- Saved data entries:
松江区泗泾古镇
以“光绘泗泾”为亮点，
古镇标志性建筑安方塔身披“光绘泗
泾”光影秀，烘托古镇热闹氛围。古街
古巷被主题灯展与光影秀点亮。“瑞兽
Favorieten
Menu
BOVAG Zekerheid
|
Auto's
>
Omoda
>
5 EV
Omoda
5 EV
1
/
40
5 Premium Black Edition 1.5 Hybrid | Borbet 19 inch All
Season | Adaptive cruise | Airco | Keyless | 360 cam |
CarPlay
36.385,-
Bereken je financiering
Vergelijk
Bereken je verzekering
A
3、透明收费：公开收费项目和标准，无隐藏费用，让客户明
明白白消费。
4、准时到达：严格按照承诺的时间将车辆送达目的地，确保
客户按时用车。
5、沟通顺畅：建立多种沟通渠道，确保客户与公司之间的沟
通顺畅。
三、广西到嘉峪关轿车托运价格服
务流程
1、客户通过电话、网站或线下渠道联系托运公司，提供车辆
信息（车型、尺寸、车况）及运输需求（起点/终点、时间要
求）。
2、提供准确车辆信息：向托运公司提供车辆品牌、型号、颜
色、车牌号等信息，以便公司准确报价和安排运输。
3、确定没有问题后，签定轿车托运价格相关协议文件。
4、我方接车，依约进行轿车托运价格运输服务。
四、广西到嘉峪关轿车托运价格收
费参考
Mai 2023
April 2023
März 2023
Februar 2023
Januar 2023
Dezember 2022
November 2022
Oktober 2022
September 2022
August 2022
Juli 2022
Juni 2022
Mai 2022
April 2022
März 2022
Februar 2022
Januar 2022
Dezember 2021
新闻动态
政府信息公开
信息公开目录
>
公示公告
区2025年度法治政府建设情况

- What you have to do:
All the lines above need to be printed again, exactly.

- Expected output:
松江区泗泾古镇
以“光绘泗泾”为亮点，
古镇标志性建筑安方塔身披“光绘泗
泾”光影秀，烘托古镇热闹氛围。古街
古巷被主题灯展与光影秀点亮。“瑞兽
Favorieten
Menu
BOVAG Zekerheid
|
Auto's
>
Omoda
>
5 EV
Omoda
5 EV
1
/
40
5 Premium Black Edition 1.5 Hybrid | Borbet 19 inch All
Season | Adaptive cruise | Airco | Keyless | 360 cam |
CarPlay
36.385,-
Bereken je financiering
Vergelijk
Bereken je verzekering
A
3、透明收费：公开收费项目和标准，无隐藏费用，让客户明
明白白消费。
4、准时到达：严格按照承诺的时间将车辆送达目的地，确保
客户按时用车。
5、沟通顺畅：建立多种沟通渠道，确保客户与公司之间的沟
通顺畅。
三、广西到嘉峪关轿车托运价格服
务流程
1、客户通过电话、网站或线下渠道联系托运公司，提供车辆
信息（车型、尺寸、车况）及运输需求（起点/终点、时间要
求）。
2、提供准确车辆信息：向托运公司提供车辆品牌、型号、颜
色、车牌号等信息，以便公司准确报价和安排运输。
3、确定没有问题后，签定轿车托运价格相关协议文件。
4、我方接车，依约进行轿车托运价格运输服务。
四、广西到嘉峪关轿车托运价格收
费参考
Mai 2023
April 2023
März 2023
Februar 2023
Januar 2023
Dezember 2022
November 2022
Oktober 2022
September 2022
August 2022
Juli 2022
Juni 2022
Mai 2022
April 2022
März 2022
Februar 2022
Januar 2022
Dezember 2021
新闻动态
政府信息公开
信息公开目录
>
公示公告
区2025年度法治政府建设情况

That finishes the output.